TEXTO FUENTE:
-*-
Un análisis de los enfoques anteriormente revisados permiten ver que los modelos de corte claramente funcional son el uniesencialista y el de constitución social. La interpretación de la teoría queer aquí ofrecida tendría un dejo de funcionalismo, mientras que el conferalismo y el modelo de covariación no tienen en sí mismos tintes funcionales y de hecho tienen como principal falla su excesiva generalidad.

En cualquier caso, el elemento central de las tesis funcionalistas es que el género se puede caracterizar exhaustivamente en términos de los roles o funciones sociales que desempeñan los individuos y que obedecen a cómo se ha llevado a cabo cierta división sexual del trabajo y la vida social. La intuición central es que en sociedades complejas las tareas se dividen con el afán de tener individuos especializados en ciertos quehaceres, lo que parecería dar lugar a un desempeño colectivo más eficiente.
-*-
FRAGMENTO DE DATOS:
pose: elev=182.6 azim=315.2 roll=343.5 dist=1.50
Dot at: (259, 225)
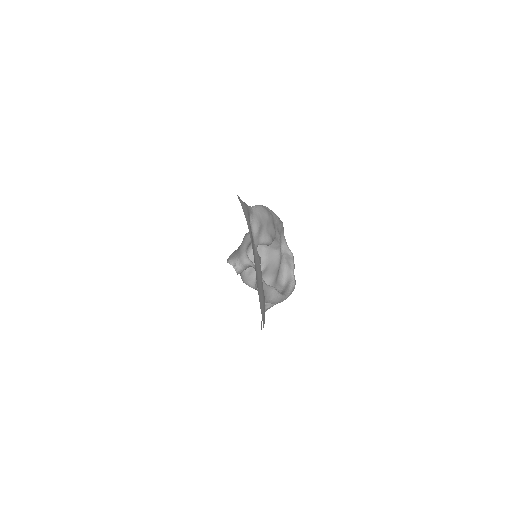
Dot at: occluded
-*-
QUÉ HACER: Continúa, por favor, el texto sobre las tesis funcionalistas del género a partir de su última oración. Los datos no tienen ningún papel en esto.

RESULTADO ESPERADO:
Este funcionalismo exhibiría dos dimensiones.8 Por un lado, una sincrónica en la cual ciertas tareas se correlacionan con otras de tal forma que el género implicaría la covariación de ciertos roles. Por ejemplo, el cuidado de los niños y ancianos está asociado con la preparación de los alimentos mientras que el fungir como proveedor está asociado con ser una figura de autoridad. Por otro lado, habría una dimensión diacrónica en la cual las tareas se asignan a ciertos individuos de una clase porque históricamente son estos individuos los que siempre han desempeñado dichas tareas; de aquí suele extraerse una suerte de corolario normativo, ya que la historia suele leerse en términos no únicamente de lo que ha sido sino de lo que deber ser.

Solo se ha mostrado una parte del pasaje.